It’s a sight repeated on beaches across Hawaii: a couple stands, back to the ocean, with one arm outstretched holding a camera to capture the view. Frequently a fellow tourist or friendly local approaches to offer photographic assistance.

Everyone who visits Hawaii wants a picture of themselves on the beach. It’s just so beautiful! And I’ve come to recognize that “I can’t believe I’m in Hawaii!” smile — it’s transnational. So, fortunately, is the little ‘finger pushing down on camera button’ motion that indicates I’d like to have you join the shot. I’ve taken photos of all sorts of people on Kailua beach. I was about to approach this couple in Waikiki when the young woman behind the camera got to them first.

While the sight of happy couples trying to stretch one arm out far enough for a good shot is common, I have a different target. I’ve made it my personal mission to interrupt family photographs. Nearly always, the mom is the one taking the photo of everyone else on their Hawaii vacation. I have a few dozen photos of my own over the years that show the kids in very scenic locations. I’m not in any of them because I am behind the camera. I try to put as many moms as possible back in the picture on Hawaii beaches. (I’m sure the same is true for dads.)
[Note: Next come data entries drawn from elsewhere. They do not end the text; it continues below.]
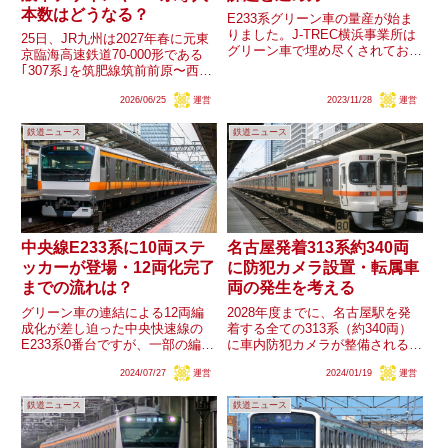
本数はどうなる？
E233系グリーン車の量産が始ま
りました。J-TREC横浜事業所は
25日、JR九州は2027年春に元東
グリーン車で埋め尽くされてお
京臨海高速鉄道70-000形である
り、ハイペースでの出場が見込ま
｢307系｣を筑肥線筑前前原〜西唐
れます。トタH53編成が伴走車と
津に、2028年春に元JR東日本
してグリーン車の試運転を行って
2026/06/25
運営
2023/11/28
運営
E501系である｢501系｣を山陽本
いますが、今後を見通すと、試運
線・鹿児島本線下関〜小倉に導入
転を終えたグリーン車の留...
鉄道ニュース
鉄道ニュース
すると発表しました。車両デザイ
ンは各形...
中央線E233系に10両ステ
名古屋発着313系約340両
ッカーが登場・12両化完了
に防犯カメラ設置・転属車
までの流れは？
両の発生を考える
グリーン車の連結による12両編
2028年度までに、名古屋駅を発
成化が差し迫った中央快速線の
着する全ての313系（約340両）
E233系0番台ですが、一部の編成
に車内防犯カメラが整備されるこ
に「10CARS」「10made to
とが明らかとなりましたが、この
2024/07/27
運営
2024/01/19
運営
be（グリーン車マーク）」とい
両数は現在大垣車両区と神領車両
った10両編成であることを示す
区に配置される313系の両数を大
鉄道ニュース
鉄道ニュース
ステッカーの掲出が開始されまし
きく下回っています。既に一部が
た。現時点で10両...
静岡車両区に転出してい...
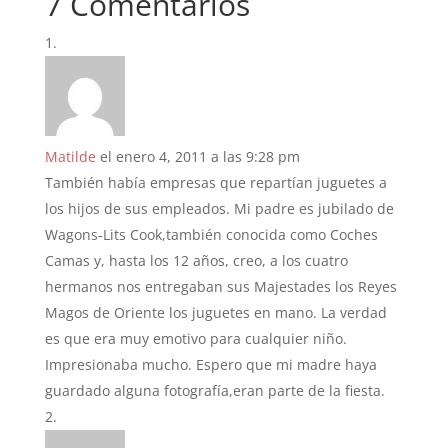
7 Comentarios
Matilde
el enero 4, 2011 a las 9:28 pm
También había empresas que repartían juguetes a
los hijos de sus empleados. Mi padre es jubilado de
Wagons-Lits Cook,también conocida como Coches
Camas y, hasta los 12 años, creo, a los cuatro
hermanos nos entregaban sus Majestades los Reyes
Magos de Oriente los juguetes en mano. La verdad
es que era muy emotivo para cualquier niño.
Impresionaba mucho. Espero que mi madre haya
guardado alguna fotografía,eran parte de la fiesta.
I’ve taken photos of a mom and her adult daughter walking on the beach, of a young family at the entrance to a restaurant framed by tiki torches, of an older couple and what must have been a grandchild — only occasionally do we have a common language other than the love of Hawaii’s beauty and the desire to capture it in photographs. I like to think that a few more moms smile back from photo albums because someone like me or the volunteer photographer in this picture happened by.